(Stored data entries)
◆ ◆ ◆ ◆ ◆ ◆ ◆

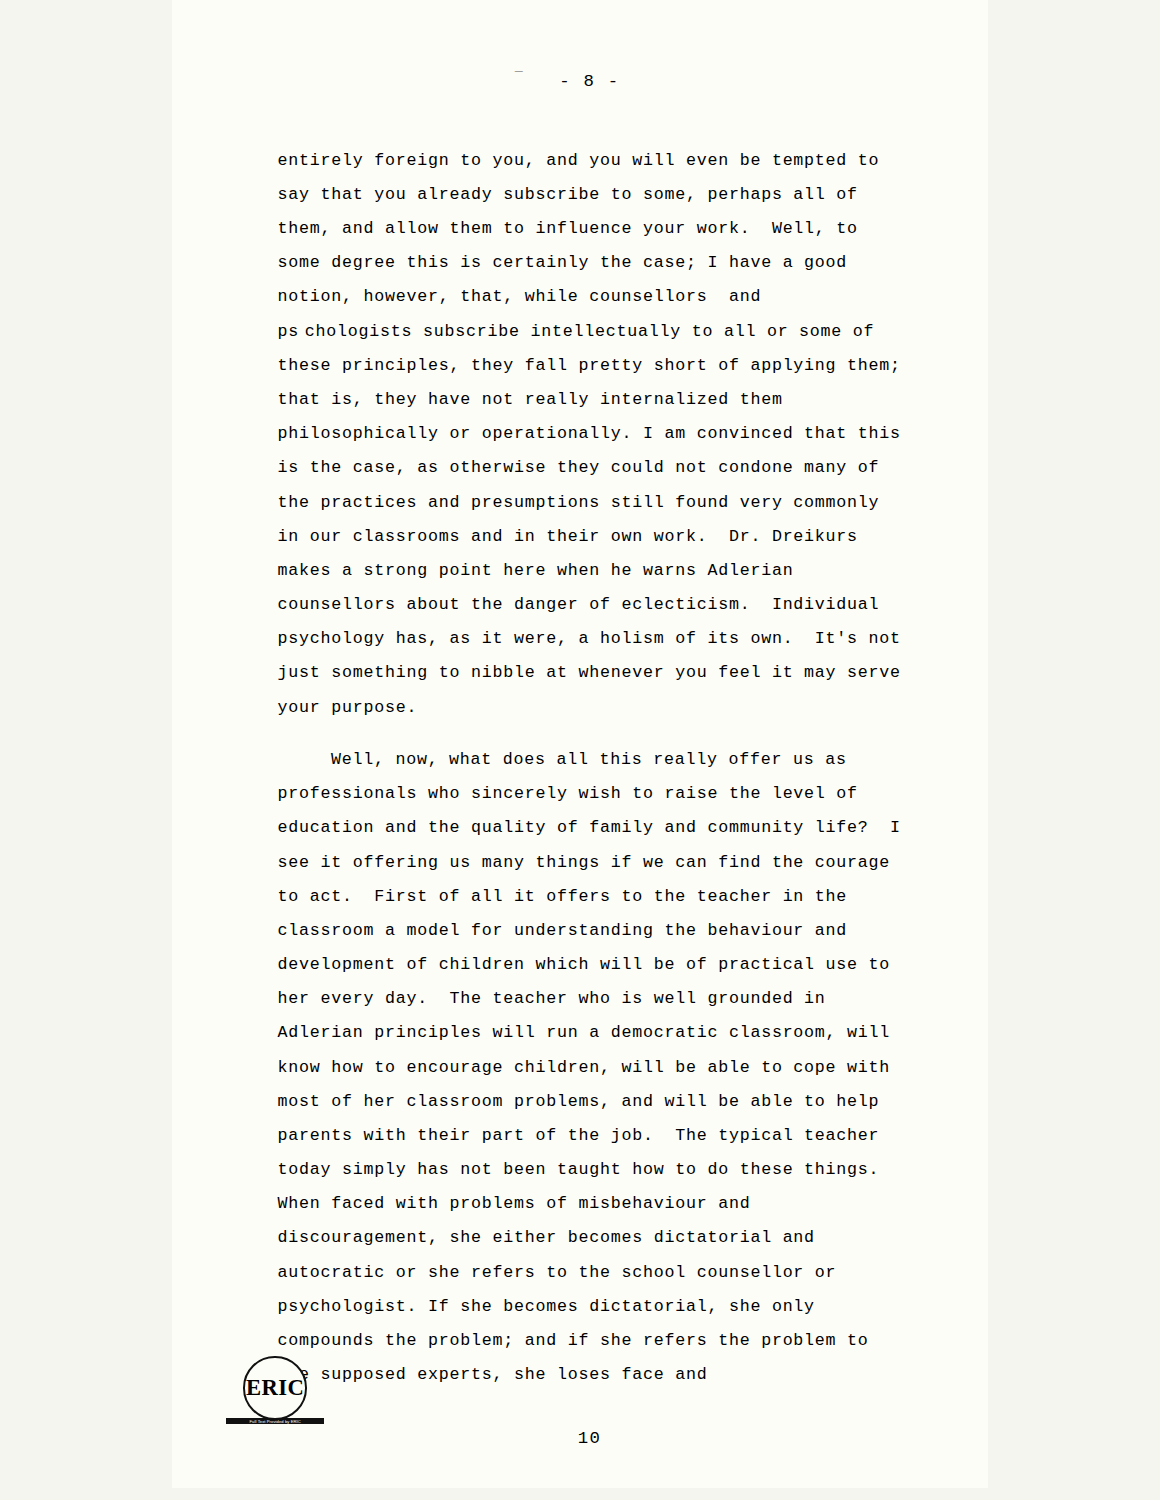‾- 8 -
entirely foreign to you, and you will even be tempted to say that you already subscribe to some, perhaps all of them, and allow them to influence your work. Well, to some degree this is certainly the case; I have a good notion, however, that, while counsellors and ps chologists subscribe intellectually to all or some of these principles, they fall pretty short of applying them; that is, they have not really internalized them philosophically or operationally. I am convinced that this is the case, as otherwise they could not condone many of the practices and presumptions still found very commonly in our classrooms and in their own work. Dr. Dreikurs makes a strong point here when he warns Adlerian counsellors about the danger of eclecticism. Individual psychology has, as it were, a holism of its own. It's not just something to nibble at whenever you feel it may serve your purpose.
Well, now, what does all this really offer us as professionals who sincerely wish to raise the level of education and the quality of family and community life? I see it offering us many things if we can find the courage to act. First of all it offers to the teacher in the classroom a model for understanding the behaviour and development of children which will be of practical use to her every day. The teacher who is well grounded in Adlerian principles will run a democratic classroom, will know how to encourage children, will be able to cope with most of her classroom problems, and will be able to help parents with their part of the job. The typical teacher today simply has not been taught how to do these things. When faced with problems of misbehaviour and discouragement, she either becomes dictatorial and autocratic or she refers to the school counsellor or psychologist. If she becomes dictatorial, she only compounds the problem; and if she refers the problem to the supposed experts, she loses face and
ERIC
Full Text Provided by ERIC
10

◆ ◆ ◆ ◆ ◆ ◆ ◆

# Problem details
A word-for-word restatement of all the lines above is needed, with the pictures omitted.

# Exercise solution
‾- 8 -
entirely foreign to you, and you will even be tempted to say that you already subscribe to some, perhaps all of them, and allow them to influence your work. Well, to some degree this is certainly the case; I have a good notion, however, that, while counsellors and ps chologists subscribe intellectually to all or some of these principles, they fall pretty short of applying them; that is, they have not really internalized them philosophically or operationally. I am convinced that this is the case, as otherwise they could not condone many of the practices and presumptions still found very commonly in our classrooms and in their own work. Dr. Dreikurs makes a strong point here when he warns Adlerian counsellors about the danger of eclecticism. Individual psychology has, as it were, a holism of its own. It's not just something to nibble at whenever you feel it may serve your purpose.
Well, now, what does all this really offer us as professionals who sincerely wish to raise the level of education and the quality of family and community life? I see it offering us many things if we can find the courage to act. First of all it offers to the teacher in the classroom a model for understanding the behaviour and development of children which will be of practical use to her every day. The teacher who is well grounded in Adlerian principles will run a democratic classroom, will know how to encourage children, will be able to cope with most of her classroom problems, and will be able to help parents with their part of the job. The typical teacher today simply has not been taught how to do these things. When faced with problems of misbehaviour and discouragement, she either becomes dictatorial and autocratic or she refers to the school counsellor or psychologist. If she becomes dictatorial, she only compounds the problem; and if she refers the problem to the supposed experts, she loses face and
ERIC
Full Text Provided by ERIC
10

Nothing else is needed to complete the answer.